The following repository is a tool developed for a Bachelor thesis titled "Mathematical properties of neural networks trained on artificial datasets" by Natalia Ślusarz (Heriot Watt Univerity) which can also be found among the files to provide context for the experiments and can be read to see already achieved results.
This tool is centred around experiments involving an artificial dataset in the form of a double Archimedean spiral, complexity of which can be controlled by parameters (mathematical definitions of which can be found in the thesis) and multi-layer feedforward neural networks (NNs) trained on this dataset. Its main aim is to provide methods that allow for analysis of various parameters of the NN in order to analyse its learning process.
To use this tool simply clone this repository and open the code files in your preferred Python 3.7.0
editor.
Do make sure to have the following libraries installed:
matplotlib 3.3.2
scikit-learn 0.23.2
numpy 1.19.2
pytorch 1.3.1
Let us now explore the files provided with this tool as well as the provided functionalities.
spiral
nn_class
nn_class_small
eigenvalues_functions
accuracy_functions
sample_experiments
This file includes the class implementing the dataset - double Archimedean spiral, an example of which can be seen above. Its shape can be controlled by providing the radius as well as max_phi (a proxy of entanglement, a maximum angle at which the spiral will stop).
It also has a method allowing for adding random noise to the dataset for purposes of testing.
This is the file containing the main implementation of the neural network which is a multilayer, feed-forward NN with user having control over the number and size of layers. Currently the network has a choice of activation function for inner layers - tanh and ReLU - although more PyTorch functions can be easily added. Softmax was used in the final layer.
Parameters such as number of epochs, batch size and optimiser can also be specified. The network takes data in the form of numpy arrays and convert them to PyTorch tensors internally to allow for more flexibility with input data.
This class contains majority of functions involving gathering raw data from the network - its weight matrix for different layers and epochs of training, visualisation of decision boundary (an example of which can be seen below), as well as a way to check whether there exists a vanishing gradient problem.
It provides implementation of FGSM and BIM algorithms for generating adversarial examples for the purposes of any experiments involving adversarial robustness.
A modified version of the above. It always has a single hidden layer with two neurons for the purposes of analysis how the points are mapped during training to achieve linearly separable data during the classification.

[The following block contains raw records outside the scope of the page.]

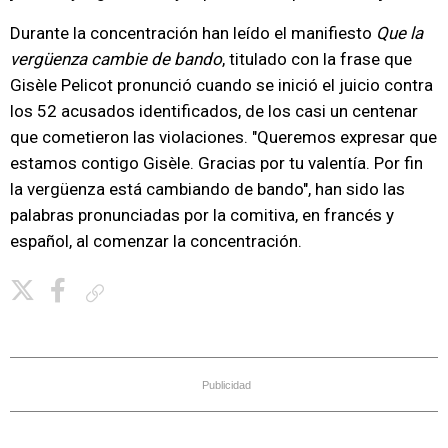
Durante la concentración han leído el manifiesto
Que la
vergüenza cambie de bando
, titulado con la frase que
Gisèle Pelicot pronunció cuando se inició el juicio contra
los 52 acusados identificados, de los casi un centenar
que cometieron las violaciones. "Queremos expresar que
estamos contigo Gisèle. Gracias por tu valentía. Por fin
la vergüenza está cambiando de bando", han sido las
palabras pronunciadas por la comitiva, en francés y
español, al comenzar la concentración.
Copiar enlace
Publicidad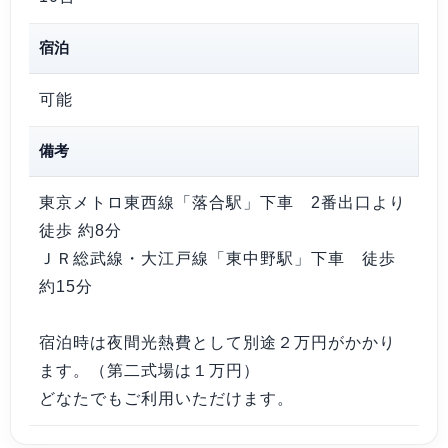
宿泊
可能
備考
東京メトロ東西線「落合駅」下車 2番出口より
徒歩 約8分
ＪＲ総武線・大江戸線「東中野駅」下車 徒歩
約15分
宿泊時は夜間光熱費として別途２万円がかかり
ます。（第二式場は１万円）
どなたでもご利用いただけます。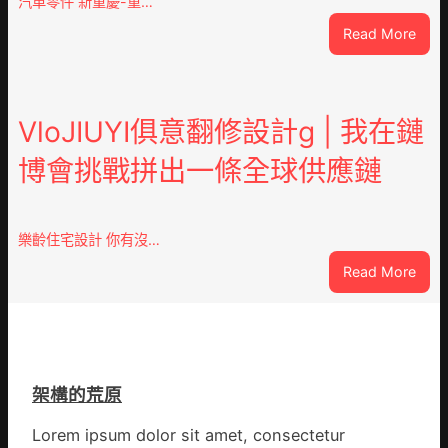
汽車零件 新重慶-重…
國
:
Read More
民
重
病
OSD
院
奧
高
斯
VloJIUYI俱意翻修設計g | 我在鏈
擎
德
黨
博會挑戰拼出一條全球供應鏈
德
旗
系
沖
車
鋒
慶
在
樂齡住宅設計 你有沒…
初
疫
:
Read More
次
情
VloJ
公
防
俱
布
控
意
伊
第
翻
蚊
森
修
監
和
架構的荒原
設
測
診
計
數
Lorem ipsum dolor sit amet, consectetur
所
g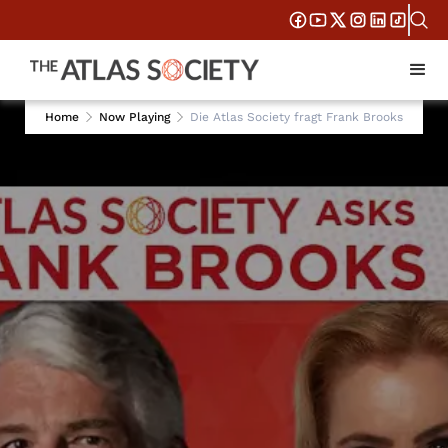
Home
Now Playing
Die Atlas Society fragt Frank Brooks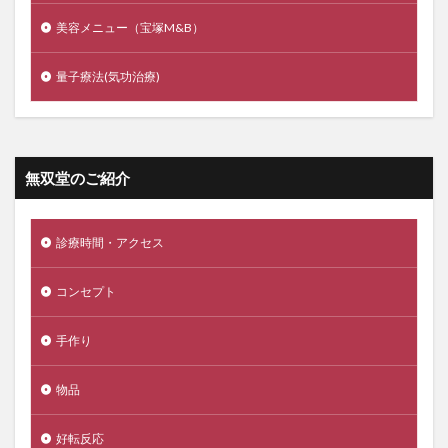
美容メニュー（宝塚M&B）
量子療法(気功治療)
無双堂のご紹介
診療時間・アクセス
コンセプト
手作り
物品
好転反応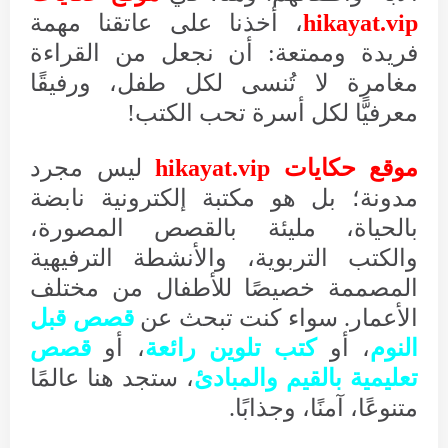
hikayat.vip
، أخذنا على عاتقنا مهمة
فريدة وممتعة: أن نجعل من القراءة
مغامرة لا تُنسى لكل طفل، ورفيقًا
معرفيًّا لكل أسرة تحب الكتب!
موقع حكايات hikayat.vip
ليس مجرد
مدونة؛ بل هو مكتبة إلكترونية نابضة
بالحياة، مليئة بالقصص المصورة،
والكتب التربوية، والأنشطة الترفيهية
المصممة خصيصًا للأطفال من مختلف
الأعمار. سواء كنت تبحث عن
قصص قبل
النوم
، أو
كتب تلوين رائعة
، أو
قصص
تعليمية بالقيم والمبادئ
، ستجد هنا عالمًا
متنوعًا، آمنًا، وجذابًا.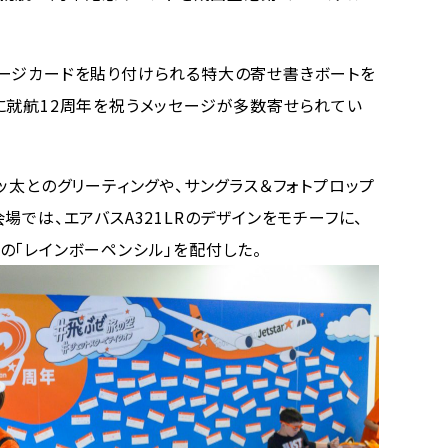
ージカードを貼り付けられる特大の寄せ書きボートを
に就航12周年を祝うメッセージが多数寄せられてい
太とのグリーティングや、サングラス＆フォトプロップ
場では、エアバスA321LRのデザインをモチーフに、
の「レインボーペンシル」を配付した。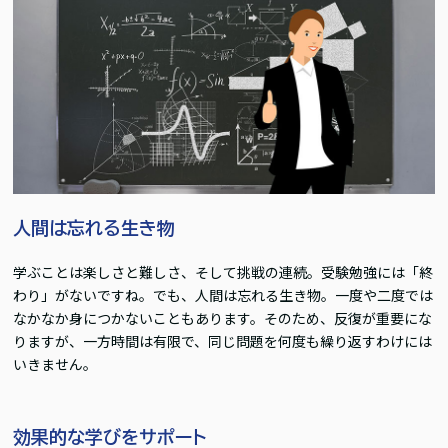
人間は忘れる生き物
学ぶことは楽しさと難しさ、そして挑戦の連続。受験勉強には「終
わり」がないですね。でも、人間は忘れる生き物。一度や二度では
なかなか身につかないこともあります。そのため、反復が重要にな
りますが、一方時間は有限で、同じ問題を何度も繰り返すわけには
いきません。
効果的な学びをサポート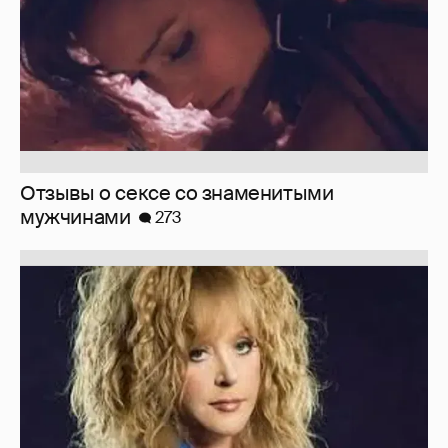
Знаменитости со странным "сексуальным
поведением"
180
Вдова Балабанова о вдове Бодрова
119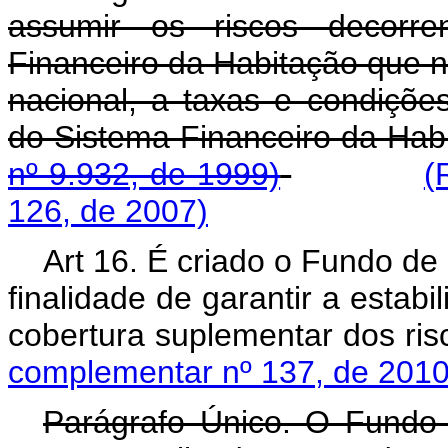
assumir os riscos decorr
Financeiro da Habitação que 
nacional, a taxas e condiçõ
do Sistema Financeiro da Hab
nº 9.932, de 1999)
(
126, de 2007)
Art 16. É criado o Fundo de
finalidade de garantir a estab
cobertura suplementar dos ris
complementar nº 137, de 2010
Parágrafo Único. O Fundo 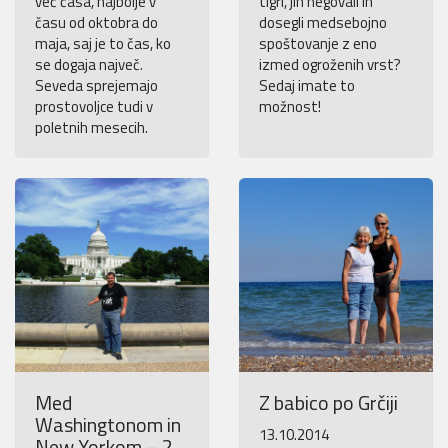
več časa, najbolje v
tigri, jih negovali in
času od oktobra do
dosegli medsebojno
maja, saj je to čas, ko
spoštovanje z eno
se dogaja največ.
izmed ogroženih vrst?
Seveda sprejemajo
Sedaj imate to
prostovoljce tudi v
možnost!
poletnih mesecih.
Med
Z babico po Grčiji
Washingtonom in
13.10.2014
New Yorkom – 2.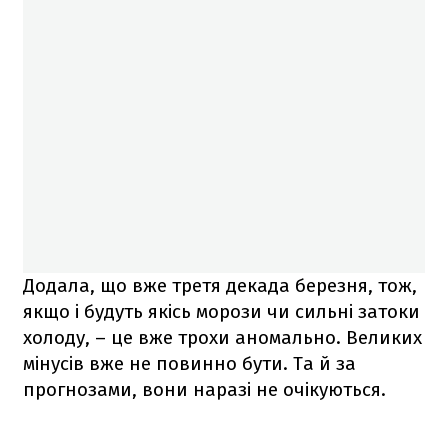
Додала, що вже третя декада березня, тож,
якщо і будуть якісь морози чи сильні затоки
холоду, – це вже трохи аномально. Великих
мінусів вже не повинно бути. Та й за
прогнозами, вони наразі не очікуються.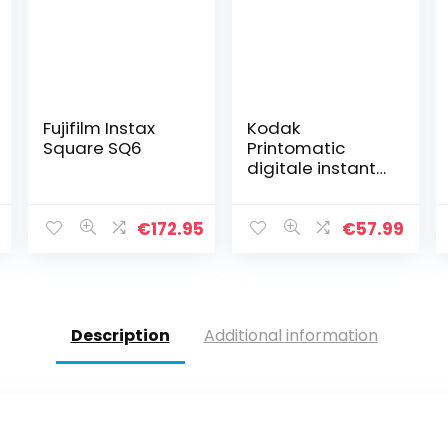
Fujifilm Instax
Kodak
Square SQ6
Printomatic
digitale instant
printcamera –
full-colour
afdrukken op
€
172.95
€
57.99
ZINK 2 x 3 inch
fotopapier met
kleverige…
Description
Additional information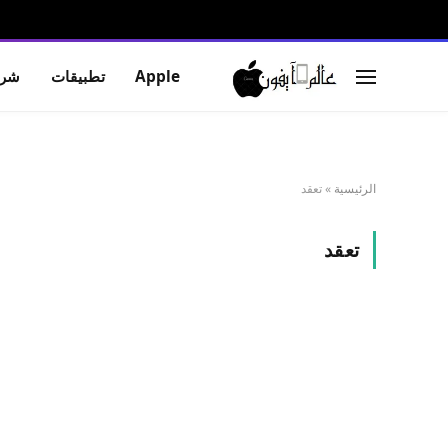
Apple
تطبيقات
شرو
الرئيسية
»
تعقد
تعقد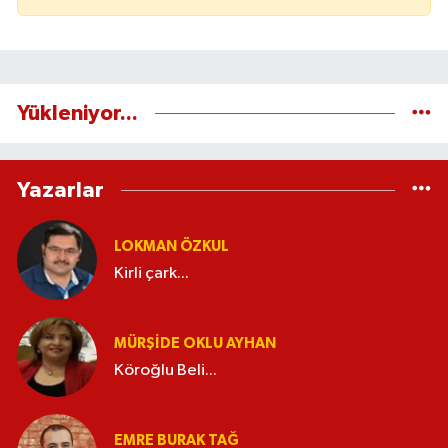
Yükleniyor...
Yazarlar
LOKMAN ÖZKUL
Kirli çark...
MÜRŞIDE OKLU AYHAN
Köroğlu Beli...
EMRE BURAK TAĞ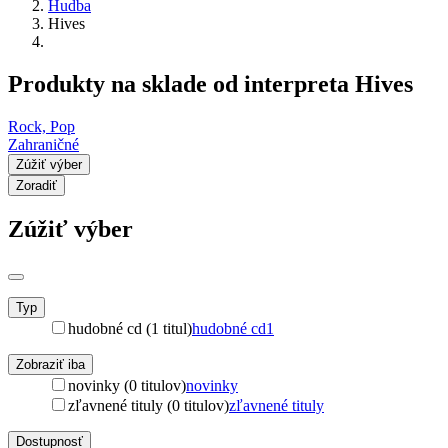
Hudba
Hives
Produkty na sklade od interpreta Hives
Rock, Pop
Zahraničné
Zúžiť výber
Zoradiť
Zúžiť výber
Typ
hudobné cd (1 titul)
hudobné cd
1
Zobraziť iba
novinky (0 titulov)
novinky
zľavnené tituly (0 titulov)
zľavnené tituly
Dostupnosť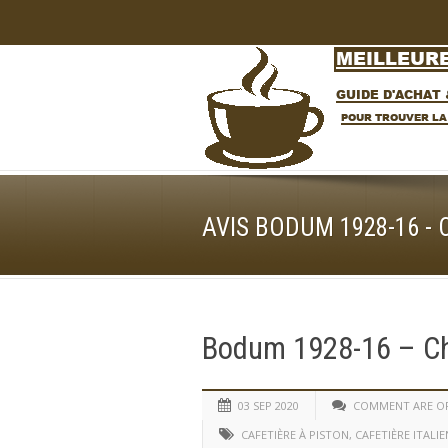
AVIS BODUM 1928-16 
Bodum 1928-16 – Ch
03 SEP 2020
COMMENT ARE O
CAFETIÈRE À PISTON
,
CAFETIÈRE ITALI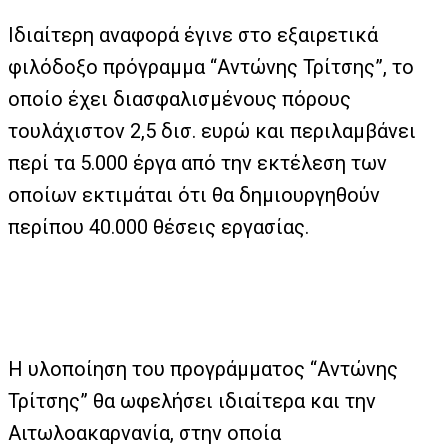
Ιδιαίτερη αναφορά έγινε στο εξαιρετικά
φιλόδοξο πρόγραμμα “Αντώνης Τρίτσης”, το
οποίο έχει διασφαλισμένους πόρους
τουλάχιστον 2,5 δισ. ευρώ και περιλαμβάνει
περί τα 5.000 έργα από την εκτέλεση των
οποίων εκτιμάται ότι θα δημιουργηθούν
περίπου 40.000 θέσεις εργασίας.
Η υλοποίηση του προγράμματος “Αντώνης
Τρίτσης” θα ωφελήσει ιδιαίτερα και την
Αιτωλοακαρνανία, στην οποία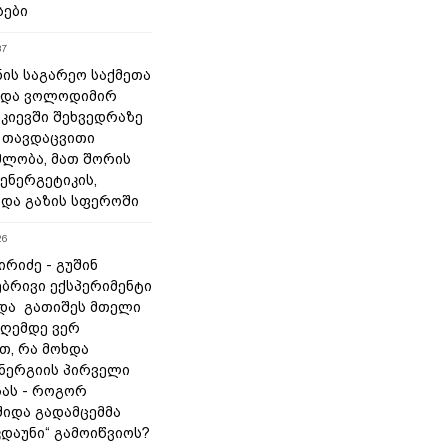
სები
37
ნის საგარეო საქმეთა
 და ვოლოდიმირ
 კიევში შეხვედრაზე
 თავდაცვითი
ლობა, მათ შორის
ენერგეტიკის,
 და გაზის სფეროში
26
რიძე - გუშინ
ბრივი ექსპერიმენტი
და გათიშეს მთელი
დღემდე ვერ
თ, რა მოხდა
ნერგიის პირველი
ას - როგორ
შიდა გადამცემმა
კდაუნი“ გამოიწვიოს?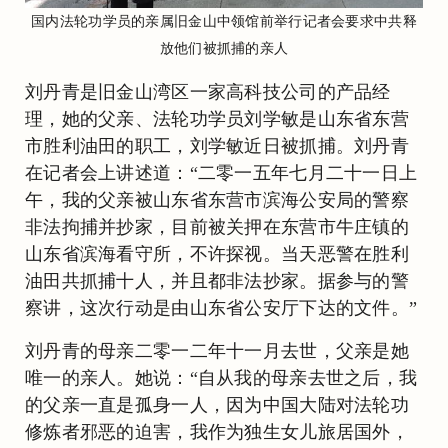
国内法轮功学员的亲属旧金山中领馆前举行记者会要求中共释
放他们被抓捕的亲人
刘丹青是旧金山湾区一家高科技公司的产品经
理，她的父亲、法轮功学员刘学敏是山东省东营
市胜利油田的职工，刘学敏近日被抓捕。刘丹青
在记者会上讲述道：“二零一五年七月二十一日上
午，我的父亲被山东省东营市滨海公安局的警察
非法拘捕并抄家，目前被关押在东营市牛庄镇的
山东省滨海看守所，不许探视。当天恶警在胜利
油田共抓捕十人，并且都非法抄家。据参与的警
察讲，这次行动是由山东省公安厅下达的文件。”
刘丹青的母亲二零一二年十一月去世，父亲是她
唯一的亲人。她说：“自从我的母亲去世之后，我
的父亲一直是孤身一人，因为中国大陆对法轮功
修炼者邪恶的迫害，我作为独生女儿旅居国外，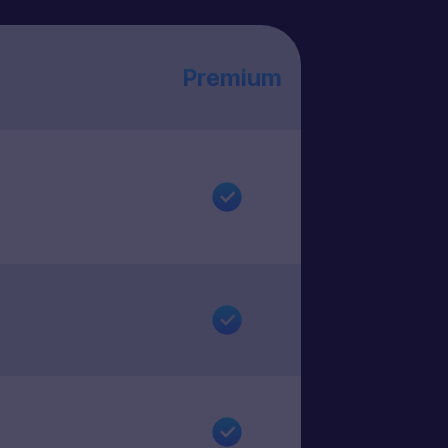
Premium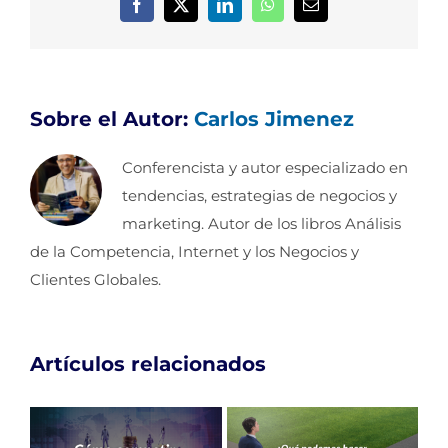
Facebook
X
LinkedIn
WhatsApp
Correo
electrónico
Sobre el Autor:
Carlos Jimenez
Conferencista y autor especializado en
tendencias, estrategias de negocios y
marketing. Autor de los libros Análisis
de la Competencia, Internet y los Negocios y
Clientes Globales.
Artículos relacionados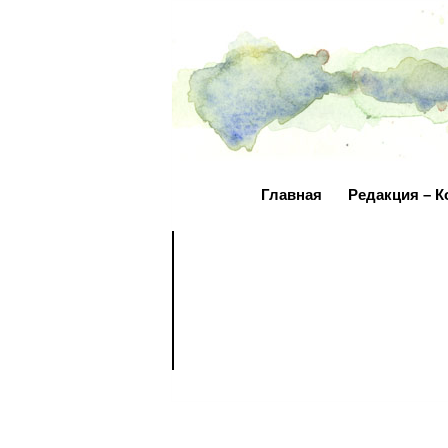
Главная
Редакция – К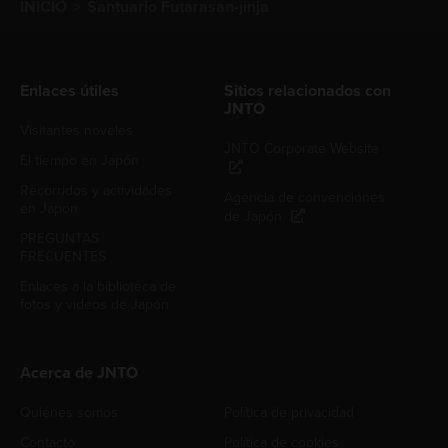
INICIO
Santuario Futarasan-jinja
Enlaces útiles
Sitios relacionados con
JNTO
Visitantes noveles
JNTO Corporate Website
El tiempo en Japón
Recorridos y actividades
Agencia de convenciones
en Japón
de Japón
PREGUNTAS
FRECUENTES
Enlaces a la biblioteca de
fotos y videos de Japón
Acerca de JNTO
Quiénes somos
Política de privacidad
Contacto
Política de cookies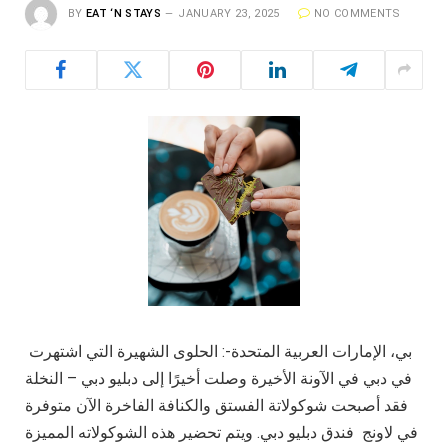
BY
EAT ‘N STAYS
JANUARY 23, 2025
NO COMMENTS
بي، الإمارات العربية المتحدة-: الحلوى الشهيرة التي اشتهرت
في دبي في الآونة الأخيرة وصلت أخيرًا إلى دبليو دبي – النخلة
فقد أصبحت شوكولاتة الفستق والكنافة الفاخرة الآن متوفرة
في لاونج فندق دبليو دبي. ويتم تحضير هذه الشوكولاته المميزة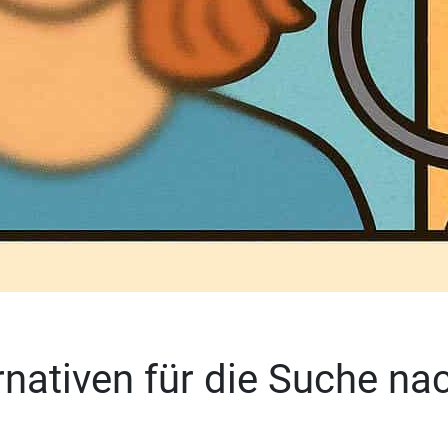
rnativen für die Suche n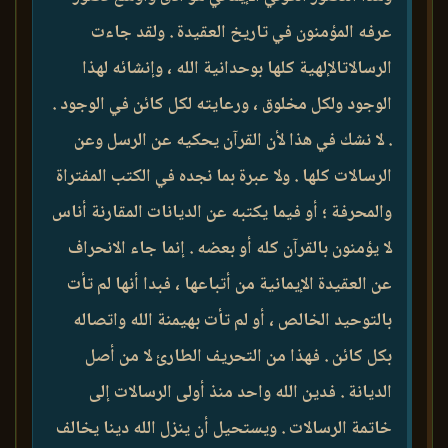
عرفه المؤمنون في تاريخ العقيدة . ولقد جاءت
الرسالاتالإلهية كلها بوحدانية الله ، وإنشائه لهذا
الوجود ولكل مخلوق ، ورعايته لكل كائن في الوجود .
. لا نشك في هذا لأن القرآن يحكيه عن الرسل وعن
الرسالات كلها . ولا عبرة بما نجده في الكتب المفتراة
والمحرفة ؛ أو فيما يكتبه عن الديانات المقارنة أناس
لا يؤمنون بالقرآن كله أو بعضه . إنما جاء الانحراف
عن العقيدة الإيمانية من أتباعها ، فبدا أنها لم تأت
بالتوحيد الخالص ، أو لم تأت بهيمنة الله واتصاله
بكل كائن . فهذا من التحريف الطارئ لا من أصل
الديانة . فدين الله واحد منذ أولى الرسالات إلى
خاتمة الرسالات . ويستحيل أن ينزل الله دينا يخالف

It provides methods to visualise the mapping during various epochs and with customisable batch size.
It also provides information of th Euclidean distance between the final position of points and their original one.
It does not however provide methods for generating adversarial examples.
It has been created as a separate class as for the purposes of point mapping it takes care to keep track of order of the data throughout the training process hence has an additional parameter that could cause unpredictable behaviour for some nn_class functions and was not needed for the purposes of other experiments.
This is a collection of methods used for extraction and analysis of data from weight matrices of NN.
These include extraction of Frobenius norm, eigenvalues, number of complex eigenvalues and norms of eigenvalues for various layers of the NNs from nn_class.
An overreaching function is provided that integrates most of the available functionalities, giving a comparison of Frobenius norm as well as eigenvalues for all layers at the end of training. This provides a good starting point that can be modified to facilitate other experiments.
For example below are the values of Frobenius norm for various layers of the NN (for both tanh and ReLU) at the end of training depending on the complexity of the dataset.
A collection of methods mostly for comparison and visualise the difference in their accuracy depending on complexity of the dataset, size of the network or adversarial example used in testing.
This file provides some examples of usage of methods from other files in the form of a few sample experiments on different neural networks. More examples of experiments that can be run (along with their analysis) can be found in the attached thesis as well.